● **Texte de lecture**:

::::

L’art, l’émotion et le management

Ils s’accordent, nous nous accordons.


Hommes et Projets
a fait intervenir le quatuor Annesci dans le cadre d’un séminaire CACIF (Crédit Agricole, Capital Investissement Finance). Les quatre musiciens, interprètes talentueux de renom, ont développé -avec leurs instruments- une approche singulière du management envisagé selon un prisme artistique. Il s’agit pour eux de proposer « une autre vision, (celle) d’un management constructif, à puissante portée artistique, pédagogique et humaine [1] ». Forts de leur expérience, ils constatent que les problématiques d’un ensemble musical ne sont pas éloignées de celles d’une entreprise : projet collectif et expression individuelle, autonomie et interdépendance, accords et désaccords, freins et audace, engagement personnel et responsabilité partagée, application et interprétation, urgence et anticipation. Les participants à la formation, séduits par le parallèle, ont été enthousiasmés par la prestation musicale offerte (ce qui n’était pas évident). D’emblée, l’expérience musicale apaise les consciences, touche les cœurs, fait entrer dans la sphère des émotions. Ce moment plaisant permet de créer du lien entre les personnes avant même de créer du sens.

« Souvent la musique me prend comme une mer » C. Baudelaire


Sous son apparente simplicité, la musique amènerait à un sens plus profond. De même que la métaphore poétique parle du sens en éveillant les sens, de même que la peinture en appelle à notre subjectivité, la phrase musicale emporte à l’unisson et réunit par l’harmonie. Le mouvement spontané de la musique emporte l’adhésion et l’engagement du public. Dans ce climat de confiance, de disponibilité et d’ouverture, le public perçoit avec plus d’acuité ce qui l’entoure et gagne en intelligence [2]. La communication s’établit à un tel degré de perfection que la respiration se fait à l’unisson, les énergies se combinent positivement. La force de la métaphore artistique résiderait dans sa capacité à détourner pour mieux atteindre sa cible/objectif.

::::

● **Données présentées**:

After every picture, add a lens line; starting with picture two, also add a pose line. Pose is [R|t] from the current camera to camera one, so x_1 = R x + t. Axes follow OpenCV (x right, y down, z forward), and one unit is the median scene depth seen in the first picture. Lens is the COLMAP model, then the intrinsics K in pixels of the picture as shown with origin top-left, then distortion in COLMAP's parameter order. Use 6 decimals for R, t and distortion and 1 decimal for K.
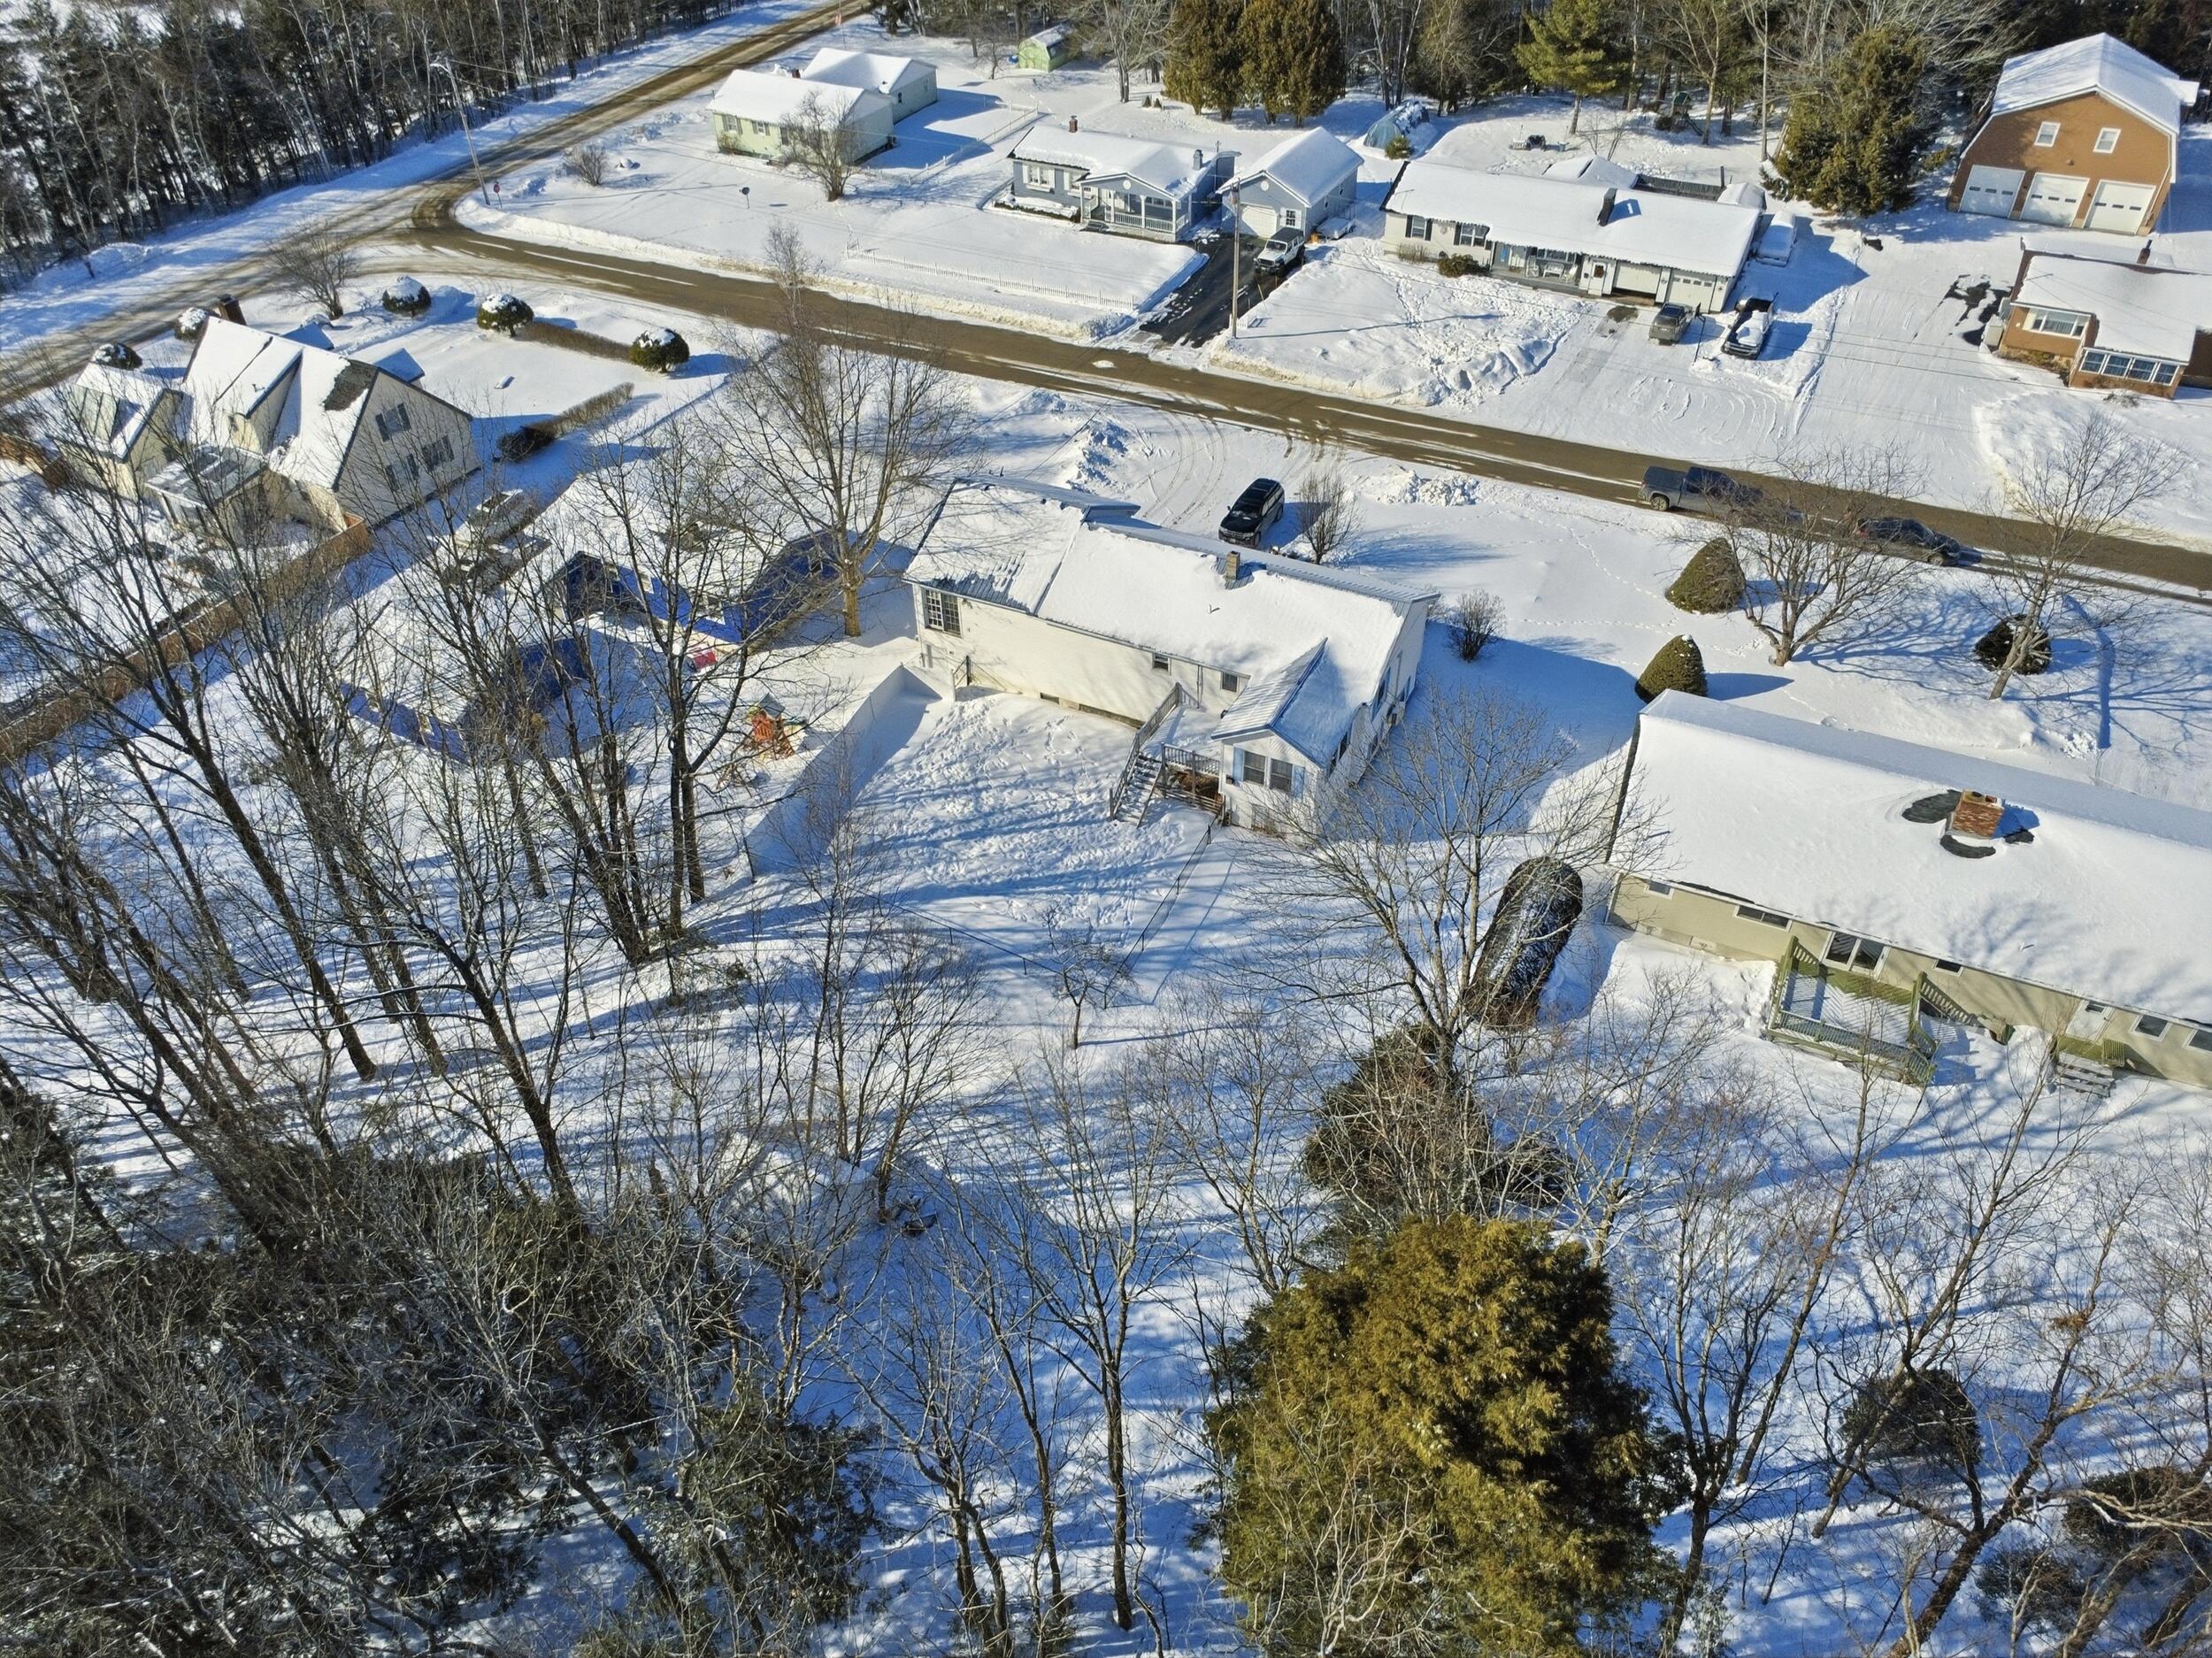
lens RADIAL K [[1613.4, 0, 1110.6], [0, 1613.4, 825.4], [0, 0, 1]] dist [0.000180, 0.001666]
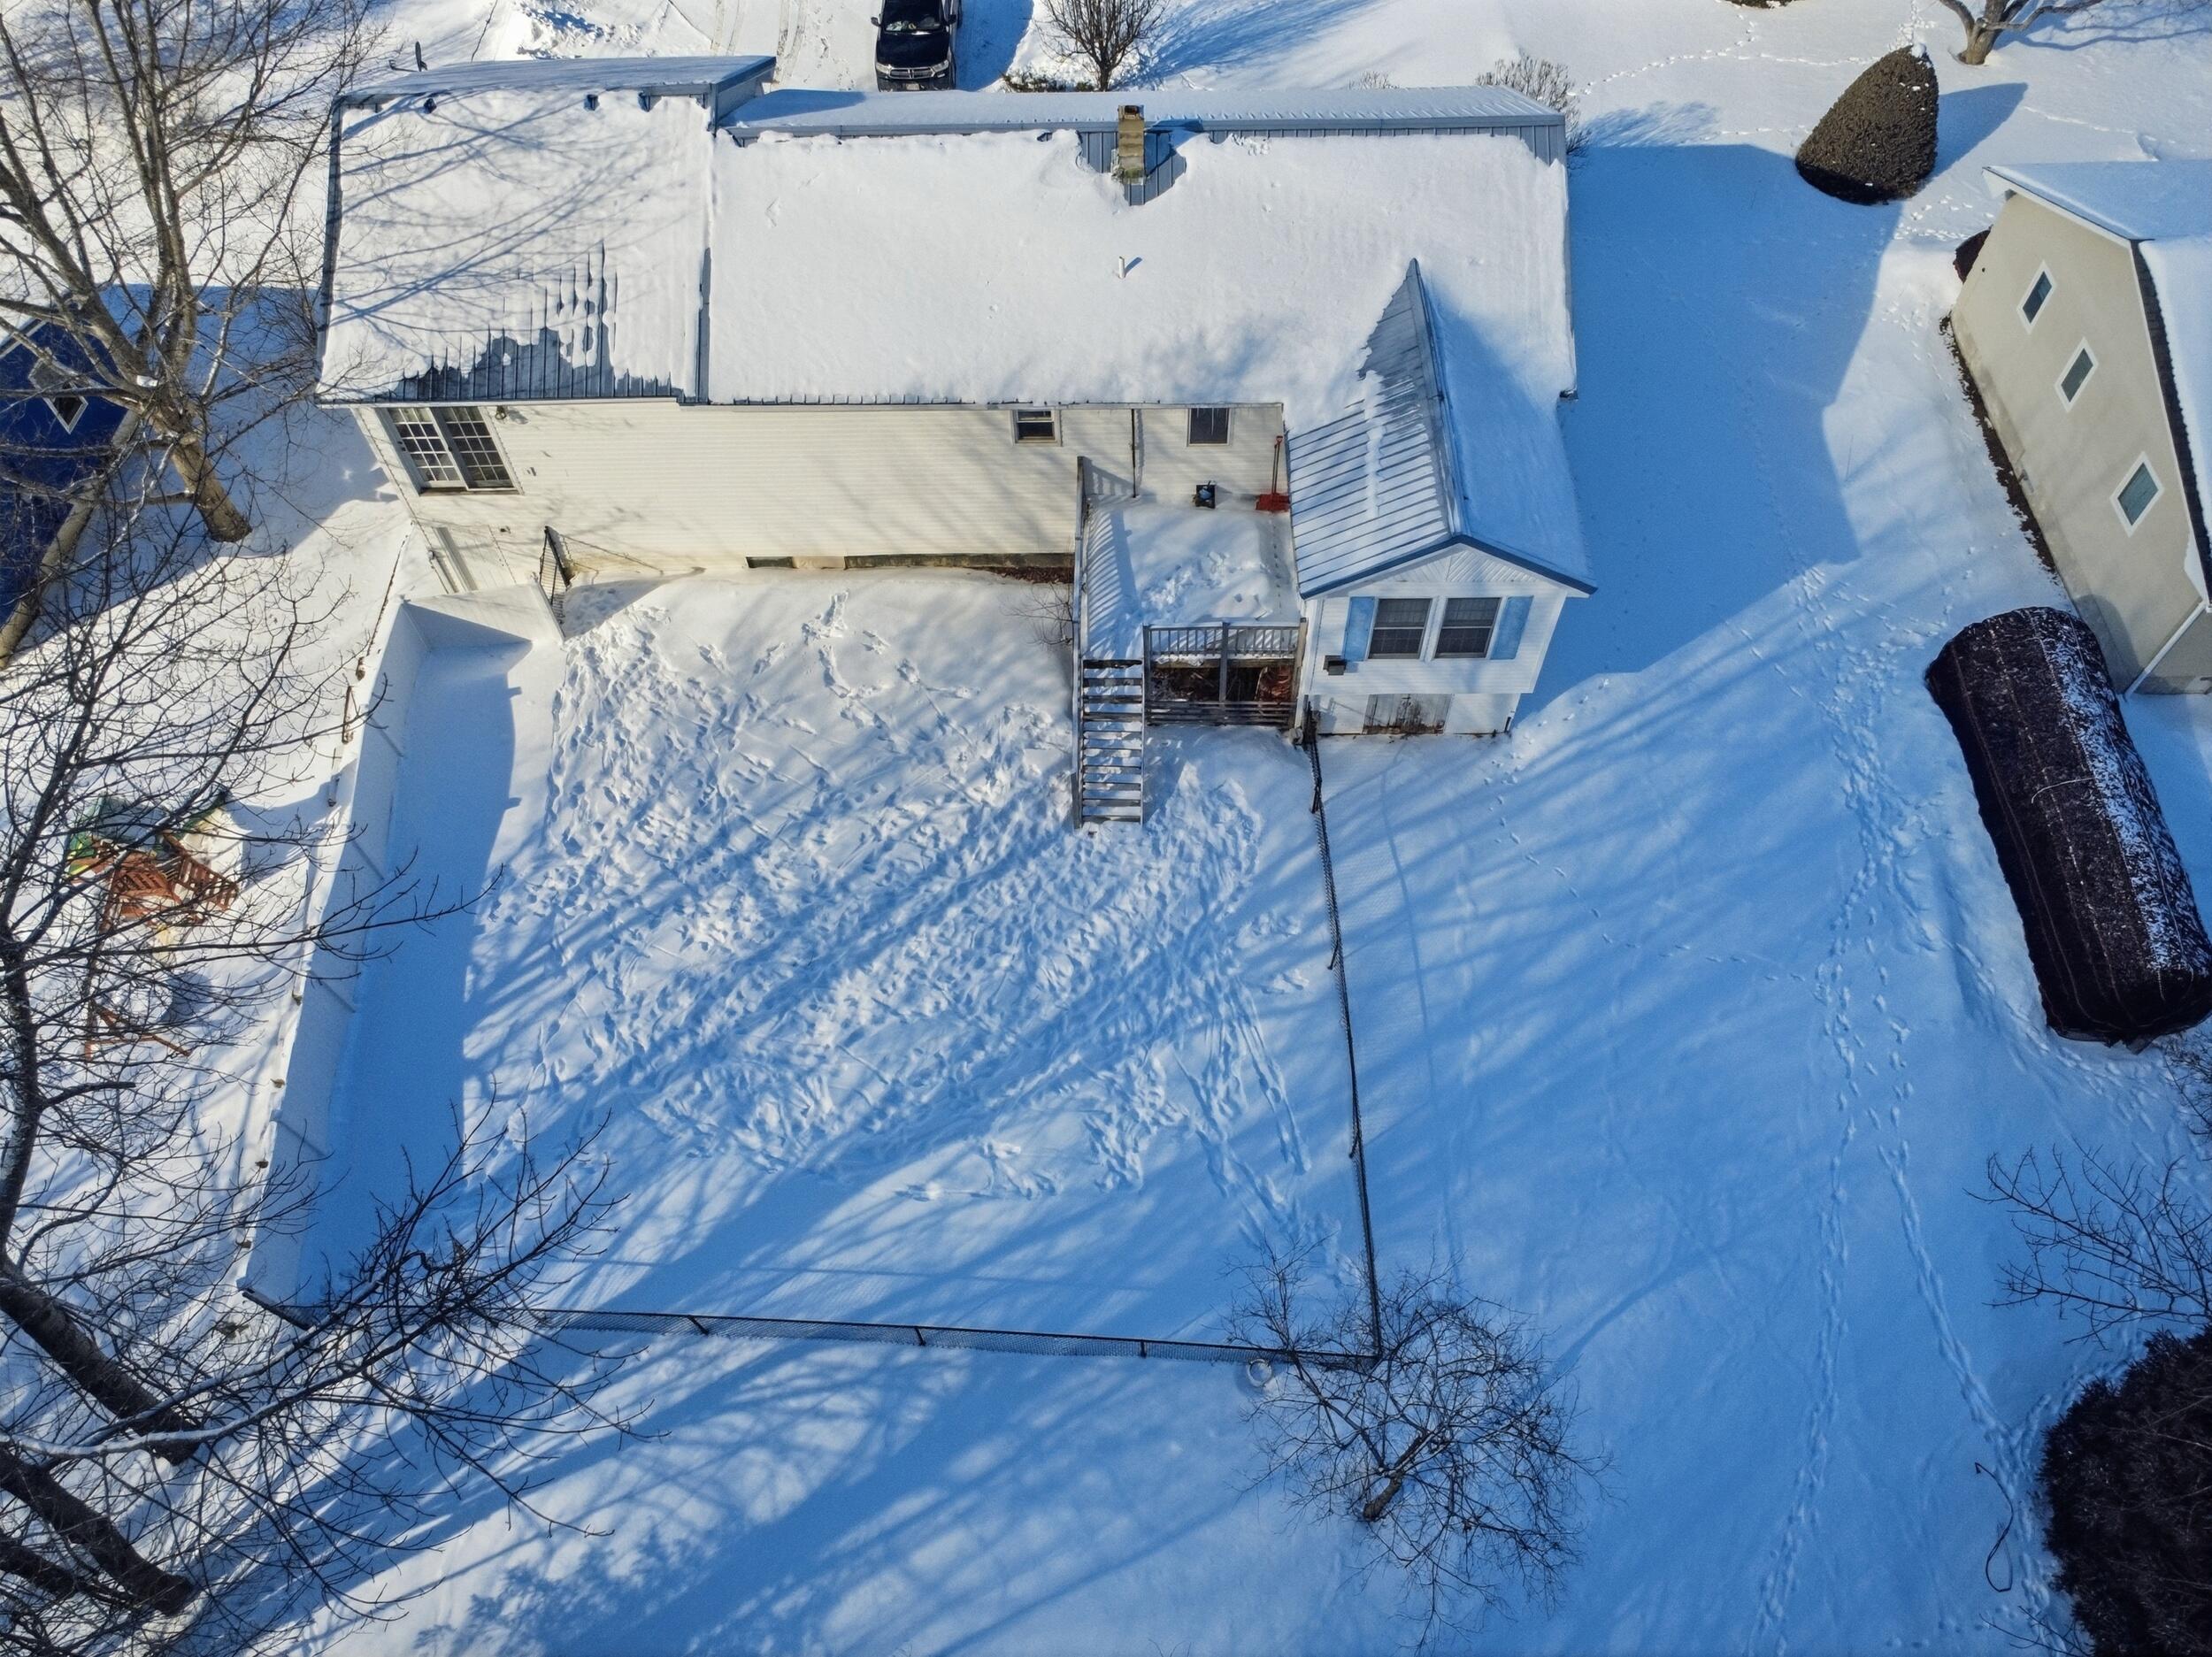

::::

● **Questions**:
1. Répondez aux questions suivantes sur le texte consacré à l'art et au management.
(a) Dans quel cadre Hommes et Projets a-t-il fait intervenir le quatuor Annesci ?
(b) Que permet de créer le moment plaisant de l'expérience musicale, avant même de créer du sens ?
(c) Où résiderait la force de la métaphore artistique ?
2. Mettez à jour le texte sur l'art et le management en recopiant le passage qui commence par « Sous son apparente » et se poursuit jusqu'à « atteindre sa cible/objectif. ». Remplacez-y « confiance » par « sérénité ».

● **Corrigé**:
1.
(a) Dans le cadre d'un séminaire CACIF (Crédit Agricole, Capital Investissement Finance).
(b) Du lien entre les personnes.
(c) Dans sa capacité à détourner pour mieux atteindre sa cible/objectif.

2.
Sous son apparente simplicité, la musique amènerait à un sens plus profond. De même que la métaphore poétique parle du sens en éveillant les sens, de même que la peinture en appelle à notre subjectivité, la phrase musicale emporte à l’unisson et réunit par l’harmonie. Le mouvement spontané de la musique emporte l’adhésion et l’engagement du public. Dans ce climat de sérénité, de disponibilité et d’ouverture, le public perçoit avec plus d’acuité ce qui l’entoure et gagne en intelligence [2]. La communication s’établit à un tel degré de perfection que la respiration se fait à l’unisson, les énergies se combinent positivement. La force de la métaphore artistique résiderait dans sa capacité à détourner pour mieux atteindre sa cible/objectif.